**Information given**.
________________________

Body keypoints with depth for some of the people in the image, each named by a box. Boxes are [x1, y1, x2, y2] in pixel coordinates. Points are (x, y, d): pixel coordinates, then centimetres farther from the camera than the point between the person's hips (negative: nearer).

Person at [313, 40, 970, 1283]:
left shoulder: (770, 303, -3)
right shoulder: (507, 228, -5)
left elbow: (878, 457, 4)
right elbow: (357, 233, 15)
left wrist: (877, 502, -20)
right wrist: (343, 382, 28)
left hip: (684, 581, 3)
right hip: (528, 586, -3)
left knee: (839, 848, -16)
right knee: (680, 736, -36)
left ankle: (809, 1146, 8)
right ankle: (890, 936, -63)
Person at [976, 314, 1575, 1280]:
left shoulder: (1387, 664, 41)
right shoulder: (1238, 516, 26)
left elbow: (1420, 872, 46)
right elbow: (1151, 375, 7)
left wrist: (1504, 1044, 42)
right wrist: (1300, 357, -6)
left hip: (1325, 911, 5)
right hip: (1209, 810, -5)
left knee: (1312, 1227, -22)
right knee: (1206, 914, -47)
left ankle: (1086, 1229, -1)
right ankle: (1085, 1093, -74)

________________________

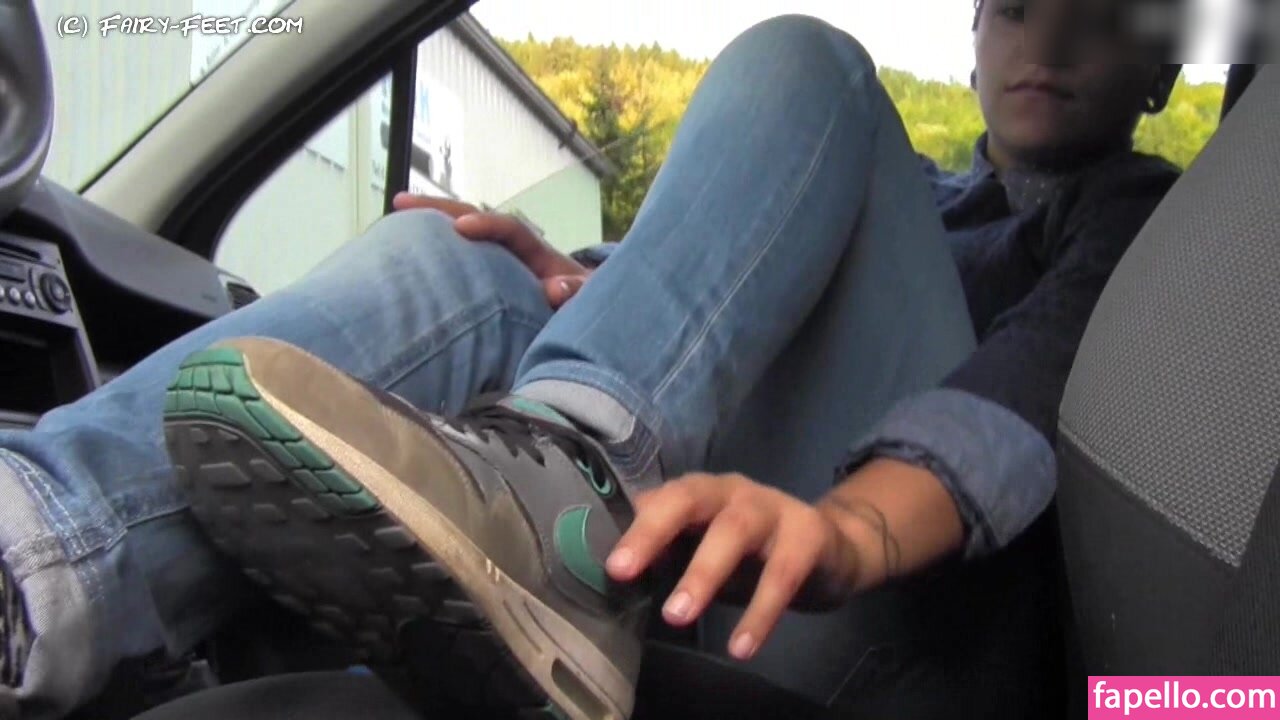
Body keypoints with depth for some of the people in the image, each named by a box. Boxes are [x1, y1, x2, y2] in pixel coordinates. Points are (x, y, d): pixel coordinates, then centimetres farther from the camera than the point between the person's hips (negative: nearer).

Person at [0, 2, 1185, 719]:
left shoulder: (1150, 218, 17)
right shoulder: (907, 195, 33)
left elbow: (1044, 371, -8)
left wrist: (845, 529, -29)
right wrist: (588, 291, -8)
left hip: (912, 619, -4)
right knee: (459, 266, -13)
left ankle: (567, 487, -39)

________________________

**What is expected**. Which lines above run from the one containing "right elbow: (1151, 375, 7)" to the one containing "right ankle: (1085, 1093, -74)"? Give them again exactly, both ends included.

**Response area**.
right elbow: (1151, 375, 7)
left wrist: (1504, 1044, 42)
right wrist: (1300, 357, -6)
left hip: (1325, 911, 5)
right hip: (1209, 810, -5)
left knee: (1312, 1227, -22)
right knee: (1206, 914, -47)
left ankle: (1086, 1229, -1)
right ankle: (1085, 1093, -74)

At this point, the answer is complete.